- **TRY IT**
Carry on the corporation's accounting policy notes from their final sentence, adding the next passage.

- **DOCUMENT TEXT**
——————

Derivative Financial Instruments: The Corporation recognizes derivative financial instruments at fair value as either an other asset or other liability in the consolidated balance sheets. The derivative financial instruments have been designated as and qualify as cash flow hedges. The effective portion of the gain or loss on cash flow hedges is reported as a component of other comprehensive income, net of deferred income taxes, and reclassified into earnings in the same period or periods during which the hedged transaction affects earnings.

Share-Based Compensation: Compensation expense for the second quarter and first six months of 2011 included net forfeitures of $25,000 ($15,000 after tax benefit) and net expense of $132,000 ($82,000 after tax), respectively, for restricted stock granted since 2006. As of June 30, 2011, there was $1.06 million of total unrecognized compensation expense related to unvested restricted stock that will be recognized over the remaining requisite service periods.
Stock option activity during the six months ended June 30, 2011 and stock options outstanding as of June 30, 2011 are summarized below:
 
  
Shares
  
Exercise
Price*
  
Remaining
Contractual
Life
(in years)*
  
Intrinsic
Value of
Unexercised
In-The
Money
Options
(in 000's)
 
Options outstanding at January 1, 2011
  390,617  $34.95   3.7    
Exercised
  (8,500)  16.75        
Cancelled
  (2,000)  16.75        
Options outstanding and exercisable at June 30, 2011
  380,117  $35.45   3.3  $58 
 
*
Weighted average

A summary of activity for restricted stock awards during the first six months of 2011 is presented below:
 
  
Shares
 
  
Weighted-
Average
Grant Date
Fair Value
 
 
Unvested, January 1, 2011
  86,025  $25.89 
Granted
  12,950  $22.42 
Vested
  (4,850) $25.76 
Cancelled
  (7,150) $27.04 
Unvested, June 30, 2011
  86,975  $25.29 

Recent Significant Accounting Pronouncements:

In July 2010, the Financial Accounting Standards Board (FASB) issued Accounting Standards Update (ASU) No. 2010-20, Disclosures about the Credit Quality of Financing Receivables and the Allowance for Credit Losses (ASU 2010-20). The new disclosure guidance significantly expands the existing disclosure requirements and is intended to lead to greater transparency into a company's exposure to credit losses from lending arrangements. The extensive new disclosures of information as of the end of a reporting period became effective for both interim and annual reporting periods ending after December 15, 2010. Specific items regarding activity that occurred before the issuance of the ASU, such as the allowance rollforward and modification disclosures, are required for periods beginning after December 15, 2010. The adoption of ASU 2010-20 did not have a material effect on the Corporation's consolidated financial statements.  The required disclosures have been included in the Corporation's consolidated financial statements.

——————

- **DATA SECTION**

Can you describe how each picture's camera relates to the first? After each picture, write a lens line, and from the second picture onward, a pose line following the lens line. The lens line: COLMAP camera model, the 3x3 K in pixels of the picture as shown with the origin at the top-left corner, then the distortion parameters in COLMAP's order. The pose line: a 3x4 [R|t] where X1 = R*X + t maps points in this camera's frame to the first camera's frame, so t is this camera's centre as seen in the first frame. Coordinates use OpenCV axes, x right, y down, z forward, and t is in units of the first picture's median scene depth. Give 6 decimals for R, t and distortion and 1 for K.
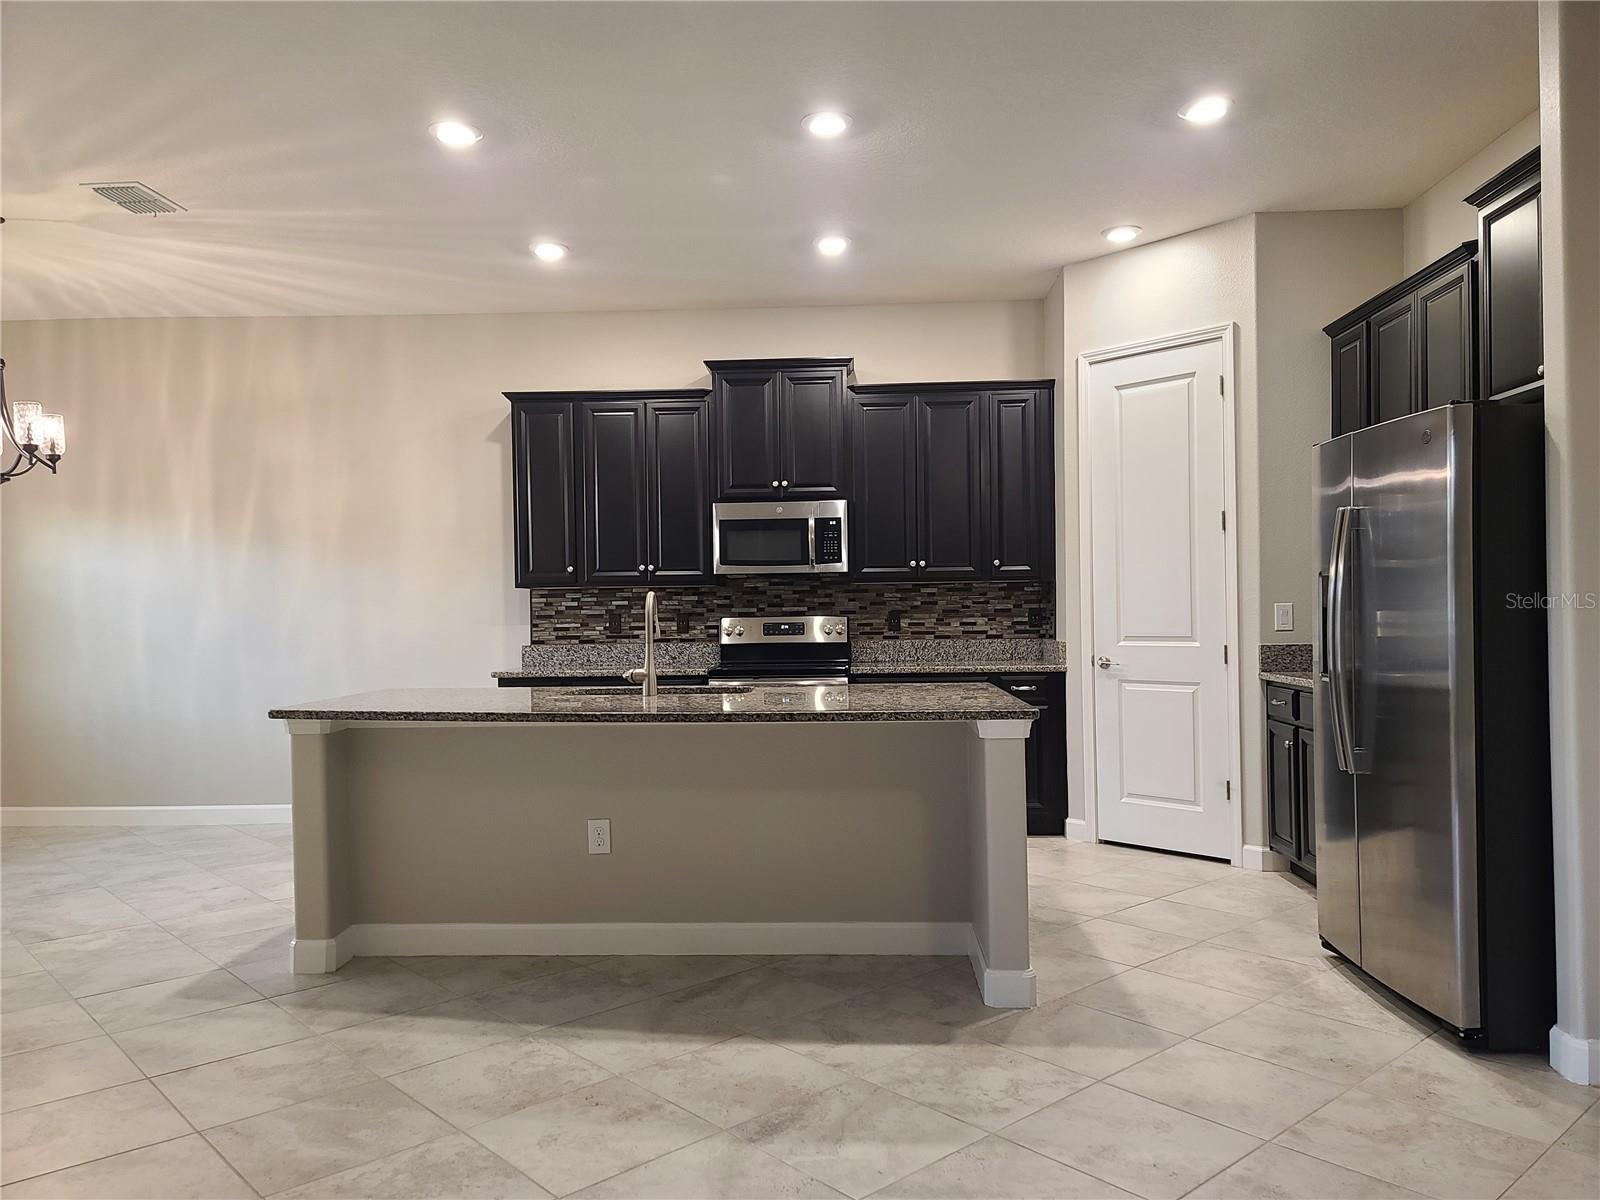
lens RADIAL K [[1182.4, 0, 793.6], [0, 1182.4, 615.7], [0, 0, 1]] dist [0.056772, -0.002745]
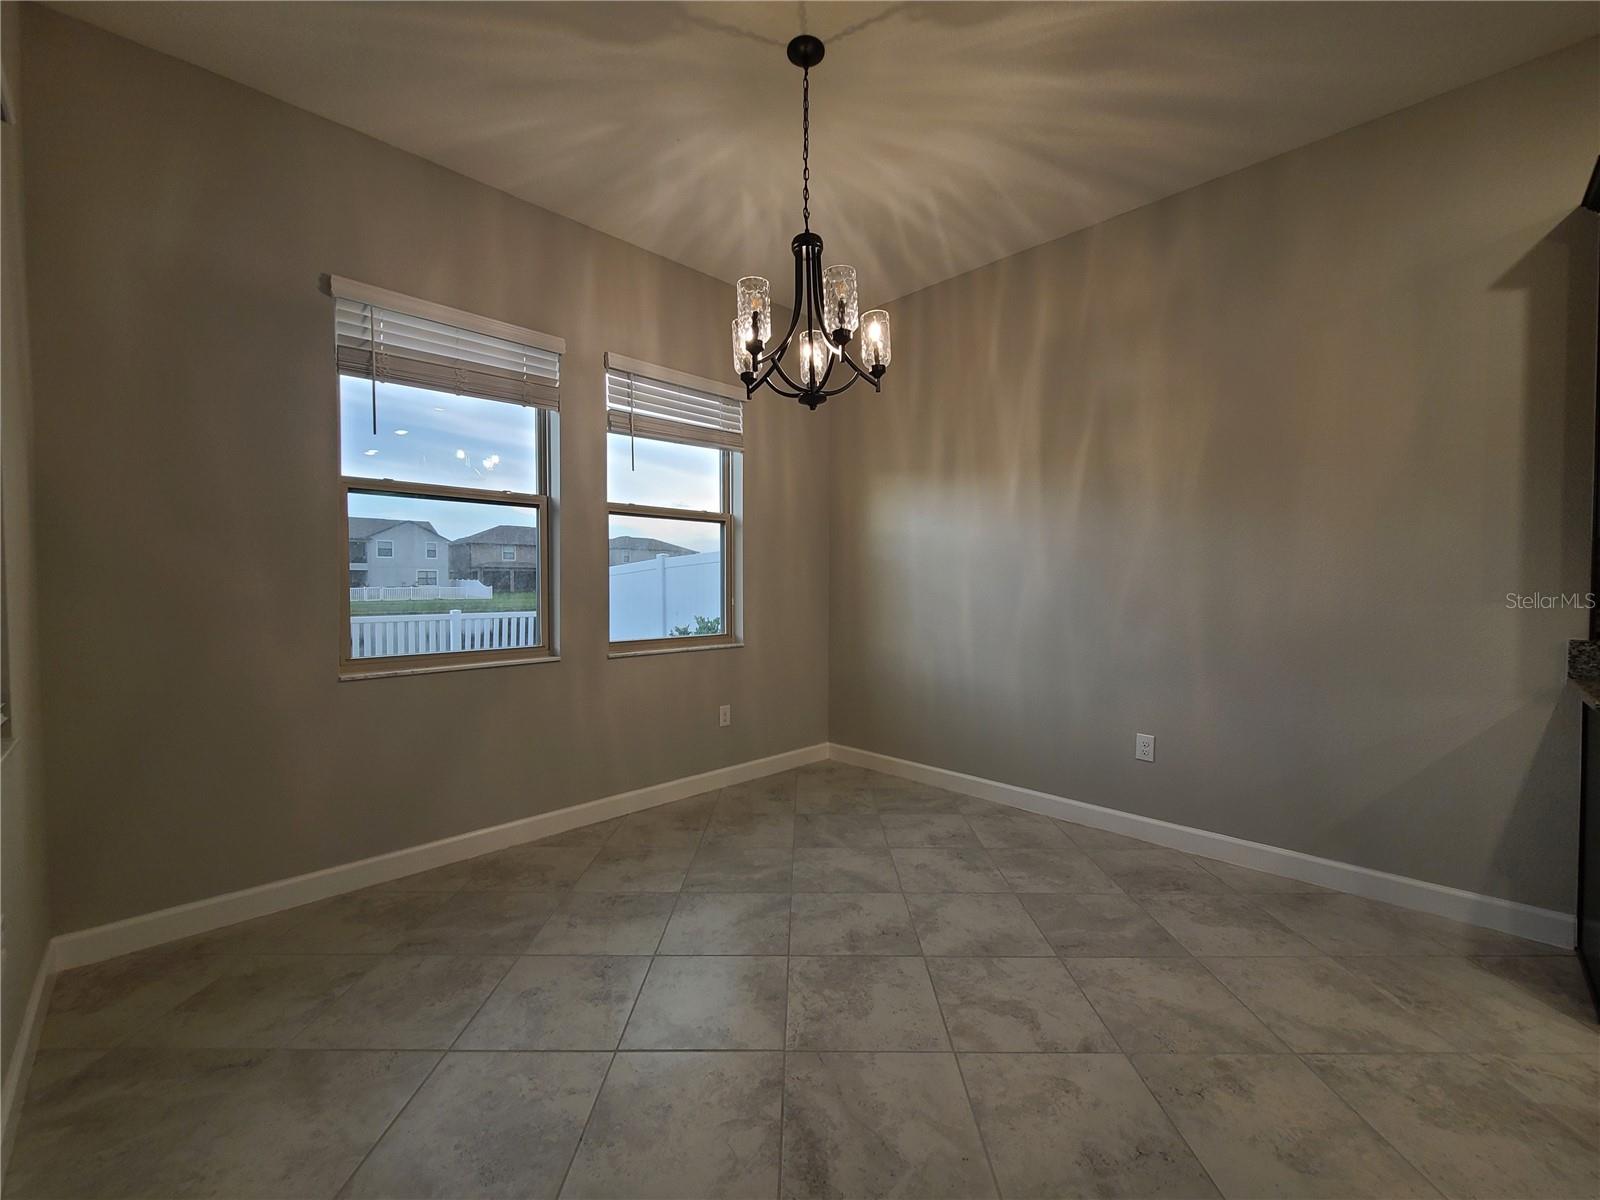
lens RADIAL K [[690.7, 0, 800.0], [0, 690.7, 600.0], [0, 0, 1]] dist [-0.017228, -0.000031]
pose [[0.749474, 0.025832, -0.661529, -0.296427], [-0.011173, 0.999590, 0.026375, 0.002113], [0.661939, -0.012376, 0.749456, 0.530172]]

——————

- **ANSWER BOX**
In December 2010, the FASB issued ASU 2010-28, When to Perform Step 2 of the Goodwill Impairment Test for Reporting Units with Zero or Negative Carrying Amounts. The amendments in this ASU modify Step 1 of the goodwill impairment test for reporting units with zero or negative carrying amounts. For those reporting units, an entity is required to perform Step 2 of the goodwill impairment test if it is more likely than not that a goodwill impairment exists. For public entities, the amendments in this ASU were effective for fiscal years, and interim periods within those years, beginning after December 15, 2010. Early adoption was not permitted. The adoption of the new guidance did not have a material effect on the Corporation's consolidated financial statements.

In April 2011, the FASB issued ASU 2011-02, A Creditor's Determination of Whether a Restructuring Is a Troubled Debt Restructuring. The amendments in this ASU are intended to provide guidance to allow a creditor to determine whether a restructuring is a troubled debt restructuring (TDR) by clarifying the guidance on a creditor's evaluation of whether it has granted a concession or not and whether a debtor is experiencing financial difficulties or not. The amendments in this ASU are effective for periods beginning after June 15, 2011 and should be applied retrospectively to the beginning of the annual period of adoption. Upon adoption, the disclosure requirements promulgated in ASU 2010-20 related to TDRs will become effective. The adoption of ASU 2011-02 is not expected to have a material effect on the Corporation's consolidated financial statements.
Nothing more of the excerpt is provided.